(WORK REQUEST): Set down the data again exactly. Pictures are not part of the copy.

(Images with lens parameters):
----

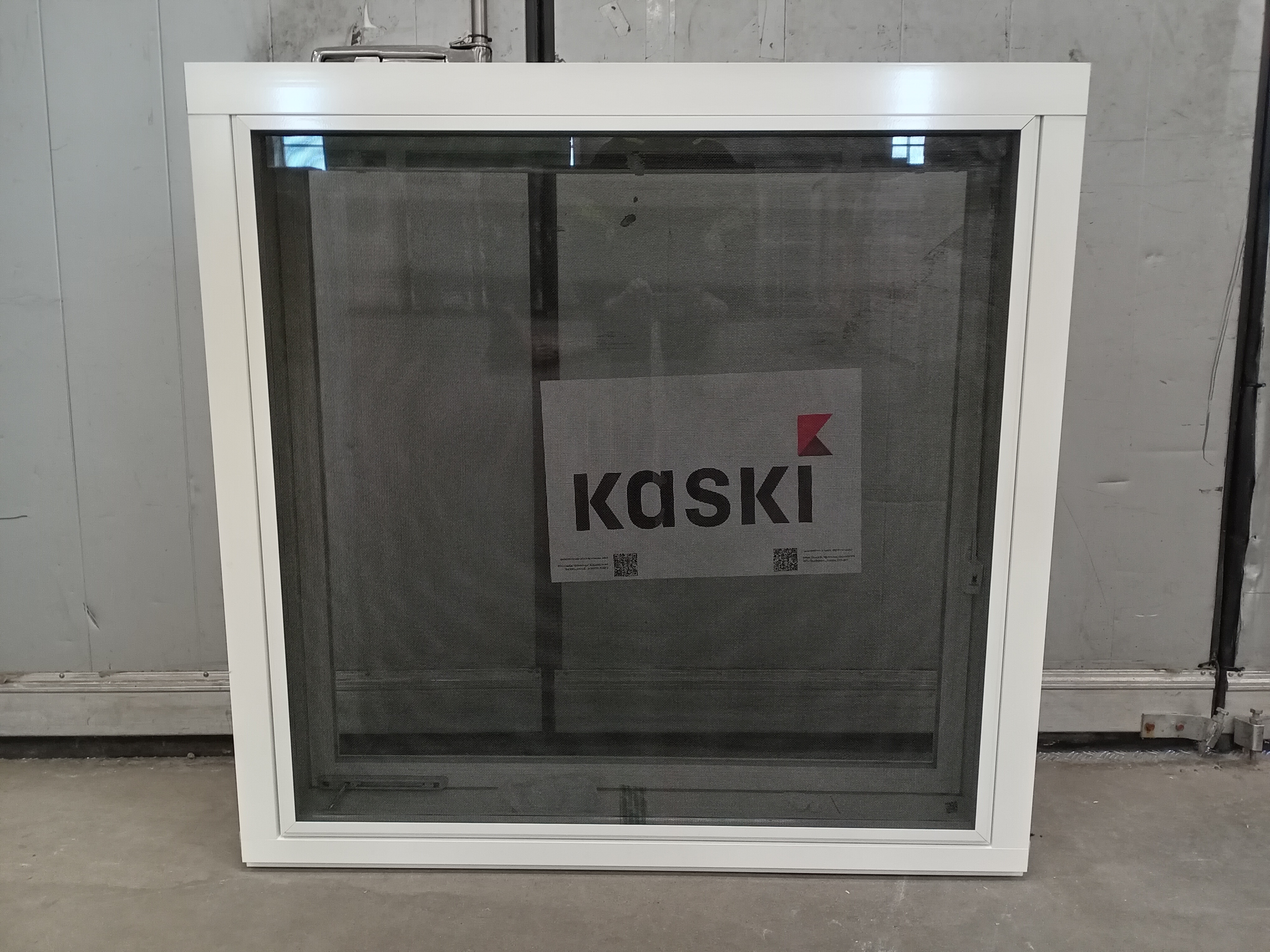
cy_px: 476
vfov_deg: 51.4
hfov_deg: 65.3
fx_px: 991
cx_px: 635
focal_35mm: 27
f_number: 1.8
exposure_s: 1/20
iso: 929
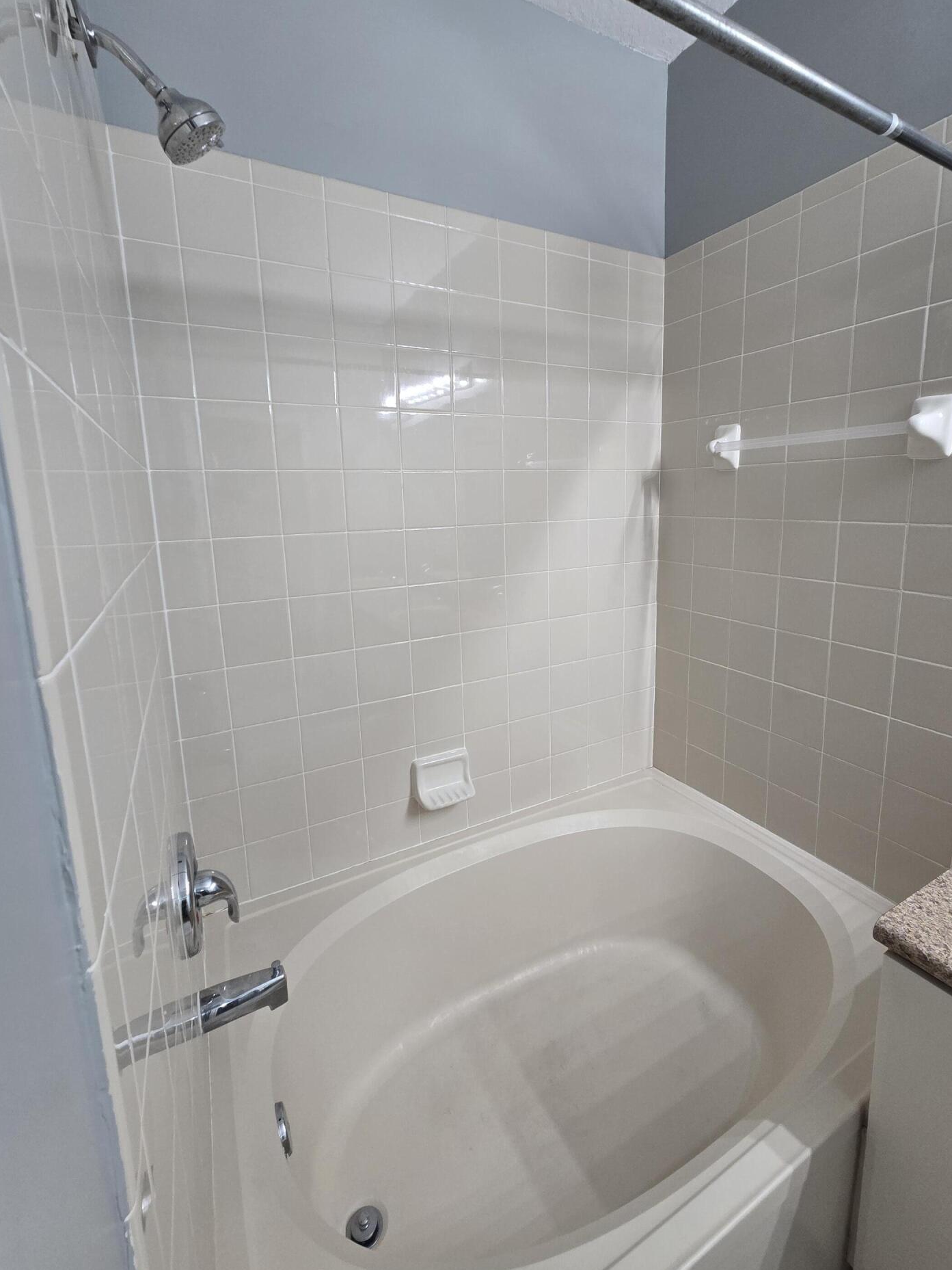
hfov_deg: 85.6
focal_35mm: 14
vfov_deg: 101.9
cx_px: 498
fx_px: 513
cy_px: 594
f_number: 2.2
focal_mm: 2.2
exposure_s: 1/60
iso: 125
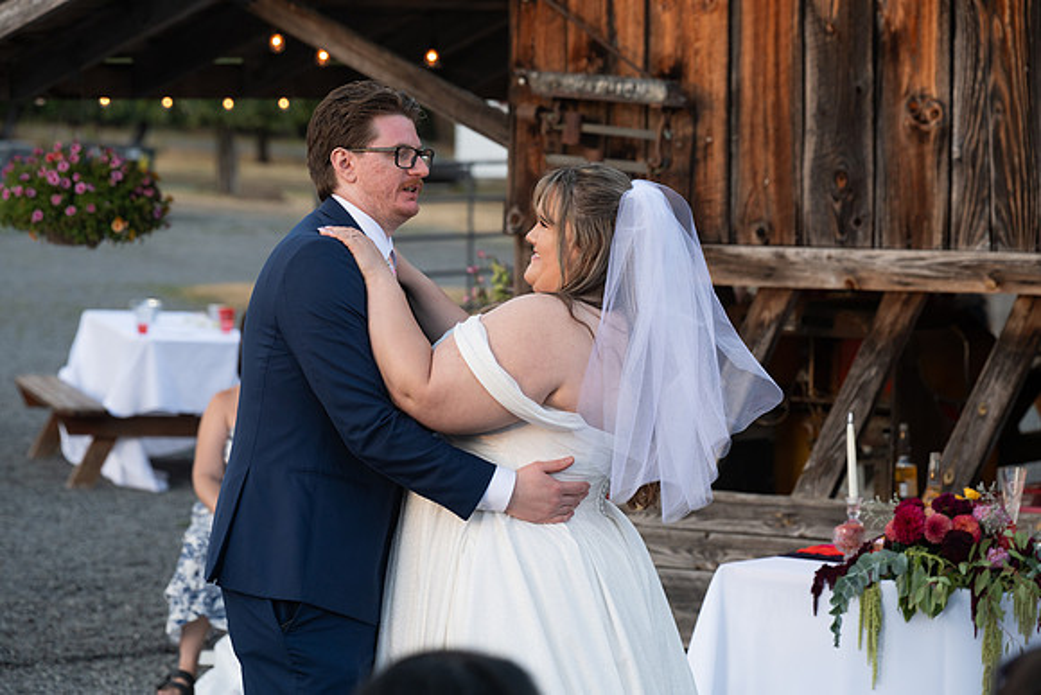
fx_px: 3644
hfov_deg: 16.3
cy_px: 348
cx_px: 520
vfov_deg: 10.9
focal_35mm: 126
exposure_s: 1/160
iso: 400
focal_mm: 126
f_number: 5.6
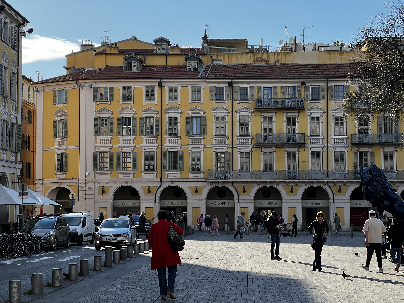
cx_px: 202
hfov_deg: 25.3
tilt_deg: +4.6
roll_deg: +0.2
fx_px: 899
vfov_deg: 19.1
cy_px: 152
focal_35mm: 77
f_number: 2.8
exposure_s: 1/430
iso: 32
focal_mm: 9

----

(RESPONSE TO THE TASK):
cy_px: 476
vfov_deg: 51.4
hfov_deg: 65.3
fx_px: 991
cx_px: 635
focal_35mm: 27
f_number: 1.8
exposure_s: 1/20
iso: 929
hfov_deg: 85.6
focal_35mm: 14
vfov_deg: 101.9
cx_px: 498
fx_px: 513
cy_px: 594
f_number: 2.2
focal_mm: 2.2
exposure_s: 1/60
iso: 125
fx_px: 3644
hfov_deg: 16.3
cy_px: 348
cx_px: 520
vfov_deg: 10.9
focal_35mm: 126
exposure_s: 1/160
iso: 400
focal_mm: 126
f_number: 5.6
cx_px: 202
hfov_deg: 25.3
tilt_deg: +4.6
roll_deg: +0.2
fx_px: 899
vfov_deg: 19.1
cy_px: 152
focal_35mm: 77
f_number: 2.8
exposure_s: 1/430
iso: 32
focal_mm: 9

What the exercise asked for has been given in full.